Work to complete:
Give the entries again, exactly as written.

━━━ Task material

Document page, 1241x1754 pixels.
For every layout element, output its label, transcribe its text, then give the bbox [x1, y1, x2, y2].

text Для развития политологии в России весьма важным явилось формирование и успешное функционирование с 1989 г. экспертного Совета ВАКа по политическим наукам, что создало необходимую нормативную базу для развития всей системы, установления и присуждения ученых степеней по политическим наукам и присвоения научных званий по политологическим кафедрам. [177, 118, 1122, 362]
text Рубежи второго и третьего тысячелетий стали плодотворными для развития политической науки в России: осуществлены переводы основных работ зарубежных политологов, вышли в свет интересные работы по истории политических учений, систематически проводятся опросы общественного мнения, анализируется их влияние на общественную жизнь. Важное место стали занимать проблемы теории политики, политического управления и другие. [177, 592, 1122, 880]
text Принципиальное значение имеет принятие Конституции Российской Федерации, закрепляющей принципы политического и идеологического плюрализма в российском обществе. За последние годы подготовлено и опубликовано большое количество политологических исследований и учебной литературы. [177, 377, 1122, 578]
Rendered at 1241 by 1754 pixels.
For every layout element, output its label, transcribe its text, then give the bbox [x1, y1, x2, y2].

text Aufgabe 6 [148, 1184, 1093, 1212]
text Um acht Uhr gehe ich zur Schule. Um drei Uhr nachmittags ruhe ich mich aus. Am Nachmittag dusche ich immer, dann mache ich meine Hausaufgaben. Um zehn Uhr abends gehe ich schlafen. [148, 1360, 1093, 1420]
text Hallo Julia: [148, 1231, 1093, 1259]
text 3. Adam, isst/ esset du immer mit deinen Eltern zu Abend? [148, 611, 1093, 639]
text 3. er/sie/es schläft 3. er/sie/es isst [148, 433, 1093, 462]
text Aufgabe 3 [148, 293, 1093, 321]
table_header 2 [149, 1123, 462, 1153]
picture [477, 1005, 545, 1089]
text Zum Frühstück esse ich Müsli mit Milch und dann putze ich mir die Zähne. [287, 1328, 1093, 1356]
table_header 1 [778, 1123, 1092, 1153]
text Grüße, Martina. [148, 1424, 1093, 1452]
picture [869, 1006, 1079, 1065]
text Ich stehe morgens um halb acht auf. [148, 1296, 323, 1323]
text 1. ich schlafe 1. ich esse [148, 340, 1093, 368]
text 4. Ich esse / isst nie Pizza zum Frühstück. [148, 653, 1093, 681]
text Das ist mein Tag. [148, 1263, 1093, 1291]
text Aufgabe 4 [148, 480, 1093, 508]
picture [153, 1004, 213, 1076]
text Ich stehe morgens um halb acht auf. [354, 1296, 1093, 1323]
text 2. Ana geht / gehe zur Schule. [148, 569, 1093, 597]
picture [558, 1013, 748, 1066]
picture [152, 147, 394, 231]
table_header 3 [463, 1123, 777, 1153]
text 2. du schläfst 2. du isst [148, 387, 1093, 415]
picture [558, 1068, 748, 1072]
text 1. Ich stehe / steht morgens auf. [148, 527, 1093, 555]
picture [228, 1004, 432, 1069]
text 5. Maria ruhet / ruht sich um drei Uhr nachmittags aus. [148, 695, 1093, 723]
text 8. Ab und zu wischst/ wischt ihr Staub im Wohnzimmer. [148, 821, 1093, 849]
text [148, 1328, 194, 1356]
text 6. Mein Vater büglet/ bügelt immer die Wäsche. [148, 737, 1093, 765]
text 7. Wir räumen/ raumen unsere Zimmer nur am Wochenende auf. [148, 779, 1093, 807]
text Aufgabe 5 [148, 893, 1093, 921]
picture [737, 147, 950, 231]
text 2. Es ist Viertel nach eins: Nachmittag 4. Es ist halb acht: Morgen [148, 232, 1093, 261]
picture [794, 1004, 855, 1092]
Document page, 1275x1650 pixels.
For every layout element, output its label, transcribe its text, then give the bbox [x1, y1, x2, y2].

━━━━━━

Solution to this task:
Document page, 1241x1754 pixels.
For every layout element, output its label, transcribe its text, then give the bbox [x1, y1, x2, y2].

text Для развития политологии в России весьма важным явилось формирование и успешное функционирование с 1989 г. экспертного Совета ВАКа по политическим наукам, что создало необходимую нормативную базу для развития всей системы, установления и присуждения ученых степеней по политическим наукам и присвоения научных званий по политологическим кафедрам. [177, 118, 1122, 362]
text Рубежи второго и третьего тысячелетий стали плодотворными для развития политической науки в России: осуществлены переводы основных работ зарубежных политологов, вышли в свет интересные работы по истории политических учений, систематически проводятся опросы общественного мнения, анализируется их влияние на общественную жизнь. Важное место стали занимать проблемы теории политики, политического управления и другие. [177, 592, 1122, 880]
text Принципиальное значение имеет принятие Конституции Российской Федерации, закрепляющей принципы политического и идеологического плюрализма в российском обществе. За последние годы подготовлено и опубликовано большое количество политологических исследований и учебной литературы. [177, 377, 1122, 578]
Rendered at 1241 by 1754 pixels.
For every layout element, output its label, transcribe its text, then give the bbox [x1, y1, x2, y2].

text Aufgabe 6 [148, 1184, 1093, 1212]
text Um acht Uhr gehe ich zur Schule. Um drei Uhr nachmittags ruhe ich mich aus. Am Nachmittag dusche ich immer, dann mache ich meine Hausaufgaben. Um zehn Uhr abends gehe ich schlafen. [148, 1360, 1093, 1420]
text Hallo Julia: [148, 1231, 1093, 1259]
text 3. Adam, isst/ esset du immer mit deinen Eltern zu Abend? [148, 611, 1093, 639]
text 3. er/sie/es schläft 3. er/sie/es isst [148, 433, 1093, 462]
text Aufgabe 3 [148, 293, 1093, 321]
table_header 2 [149, 1123, 462, 1153]
picture [477, 1005, 545, 1089]
text Zum Frühstück esse ich Müsli mit Milch und dann putze ich mir die Zähne. [287, 1328, 1093, 1356]
table_header 1 [778, 1123, 1092, 1153]
text Grüße, Martina. [148, 1424, 1093, 1452]
picture [869, 1006, 1079, 1065]
text Ich stehe morgens um halb acht auf. [148, 1296, 323, 1323]
text 1. ich schlafe 1. ich esse [148, 340, 1093, 368]
text 4. Ich esse / isst nie Pizza zum Frühstück. [148, 653, 1093, 681]
text Das ist mein Tag. [148, 1263, 1093, 1291]
text Aufgabe 4 [148, 480, 1093, 508]
picture [153, 1004, 213, 1076]
text Ich stehe morgens um halb acht auf. [354, 1296, 1093, 1323]
text 2. Ana geht / gehe zur Schule. [148, 569, 1093, 597]
picture [558, 1013, 748, 1066]
picture [152, 147, 394, 231]
table_header 3 [463, 1123, 777, 1153]
text 2. du schläfst 2. du isst [148, 387, 1093, 415]
picture [558, 1068, 748, 1072]
text 1. Ich stehe / steht morgens auf. [148, 527, 1093, 555]
picture [228, 1004, 432, 1069]
text 5. Maria ruhet / ruht sich um drei Uhr nachmittags aus. [148, 695, 1093, 723]
text 8. Ab und zu wischst/ wischt ihr Staub im Wohnzimmer. [148, 821, 1093, 849]
text [148, 1328, 194, 1356]
text 6. Mein Vater büglet/ bügelt immer die Wäsche. [148, 737, 1093, 765]
text 7. Wir räumen/ raumen unsere Zimmer nur am Wochenende auf. [148, 779, 1093, 807]
text Aufgabe 5 [148, 893, 1093, 921]
picture [737, 147, 950, 231]
text 2. Es ist Viertel nach eins: Nachmittag 4. Es ist halb acht: Morgen [148, 232, 1093, 261]
picture [794, 1004, 855, 1092]
Document page, 1275x1650 pixels.
For every layout element, output its label, transcribe its text, then give the bbox [x1, y1, x2, y2].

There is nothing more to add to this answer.